Extracted material:
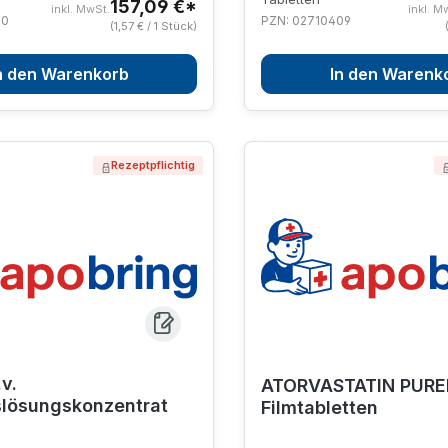
157,09 €*
inkl. MwSt.
inkl. M
80
PZN: 02710409
(1,57 € / 1 Stück)
n den Warenkorb
In den Warenk
Rezeptpflichtig
v.
ATORVASTATIN PURE
slösungskonzentrat
Filmtabletten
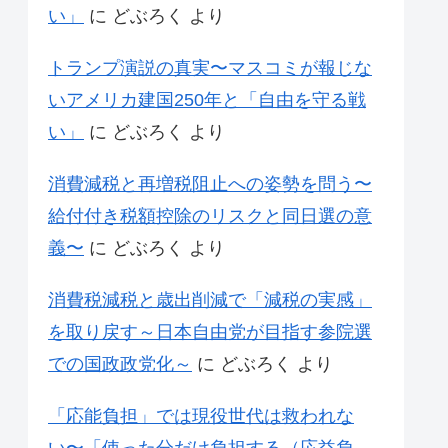
い」
に
どぶろく
より
トランプ演説の真実〜マスコミが報じな
いアメリカ建国250年と「自由を守る戦
い」
に
どぶろく
より
消費減税と再増税阻止への姿勢を問う〜
給付付き税額控除のリスクと同日選の意
義〜
に
どぶろく
より
消費税減税と歳出削減で「減税の実感」
を取り戻す～日本自由党が目指す参院選
での国政政党化～
に
どぶろく
より
「応能負担」では現役世代は救われな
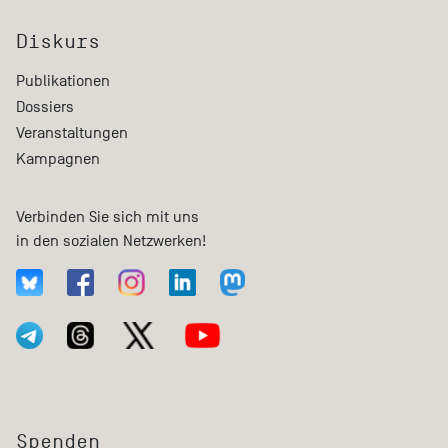
Diskurs
Publikationen
Dossiers
Veranstaltungen
Kampagnen
Verbinden Sie sich mit uns
in den sozialen Netzwerken!
Spenden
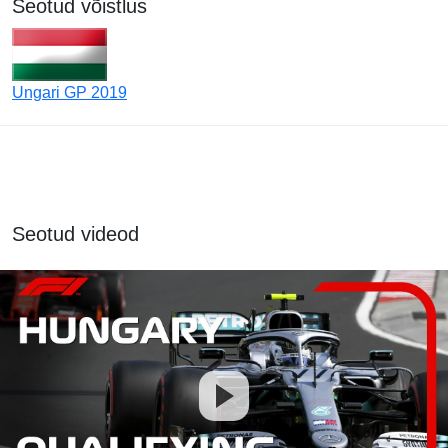
Seotud võistlus
Ungari GP 2019
Seotud videod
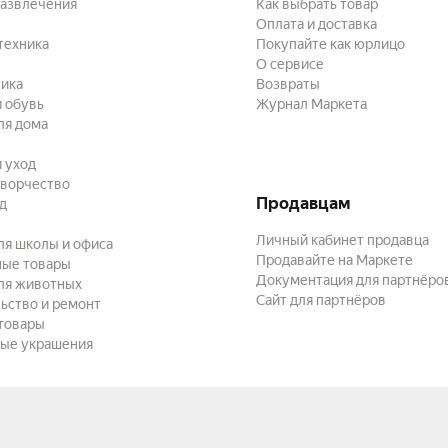
развлечения
Как выбрать товар
Оплата и доставка
техника
Покупайте как юрлицо
О сервисе
ика
Возвраты
 обувь
Журнал Маркета
ля дома
и уход
творчество
Продавцам
ад
Личный кабинет продавца
ля школы и офиса
Продавайте на Маркете
ные товары
Документация для партнёро
ля животных
Сайт для партнёров
ьство и ремонт
товары
ые украшения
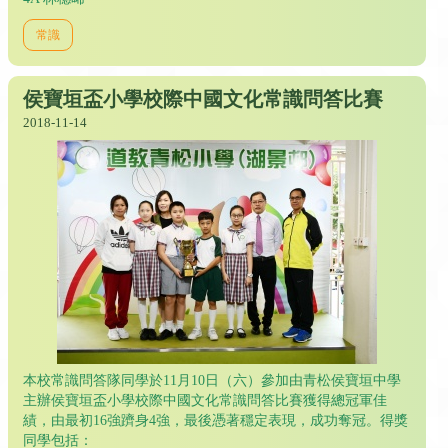
常識
侯寶垣盃小學校際中國文化常識問答比賽
2018-11-14
本校常識問答隊同學於11月10日（六）參加由青松侯寶垣中學
主辦侯寶垣盃小學校際中國文化常識問答比賽獲得總冠軍佳
績，由最初16強躋身4強，最後憑著穩定表現，成功奪冠。得獎
同學包括：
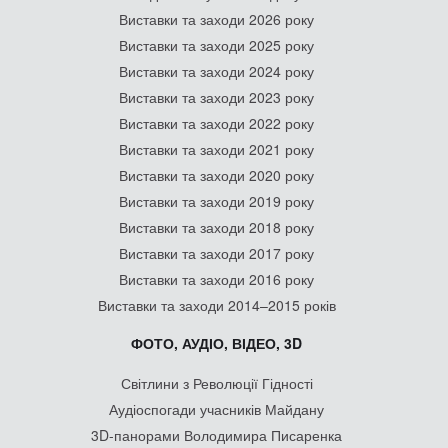
Виставки та заходи 2026 року
Виставки та заходи 2025 року
Виставки та заходи 2024 року
Виставки та заходи 2023 року
Виставки та заходи 2022 року
Виставки та заходи 2021 року
Виставки та заходи 2020 року
Виставки та заходи 2019 року
Виставки та заходи 2018 року
Виставки та заходи 2017 року
Виставки та заходи 2016 року
Виставки та заходи 2014–2015 років
ФОТО, АУДІО, ВІДЕО, 3D
Світлини з Революції Гідності
Аудіоспогади учасників Майдану
3D-панорами Володимира Писаренка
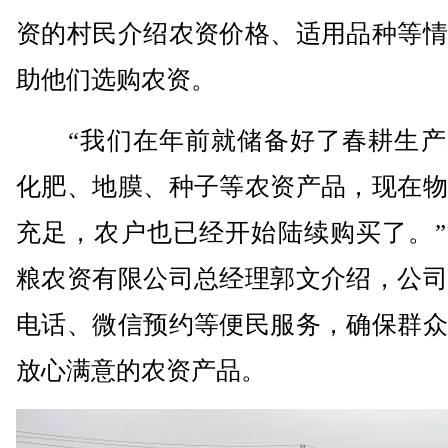
资的村民介绍农资价格、适用品种等情
助他们选购农资。
“我们在年前就储备好了春耕生产
化肥、地膜、种子等农资产品，现在物
充足，农户也已经开始陆续购买了。”
粮农资有限公司总经理郭文介绍，公司
电话、微信预约等便民服务，确保群众
放心满意的农资产品。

Exercise requirements: Convert the data into a numbered list, beginning at its very first line and stopping after the line that contains "Filmtabletten", and omit any blank lines. Leave the pictures out of the list.

Answer:
1. 157,09 €*
2. inkl. MwSt.
3. inkl. M
4. 80
5. PZN: 02710409
6. (1,57 € / 1 Stück)
7. n den Warenkorb
8. In den Warenk
9. Rezeptpflichtig
10. v.
11. ATORVASTATIN PURE
12. slösungskonzentrat
13. Filmtabletten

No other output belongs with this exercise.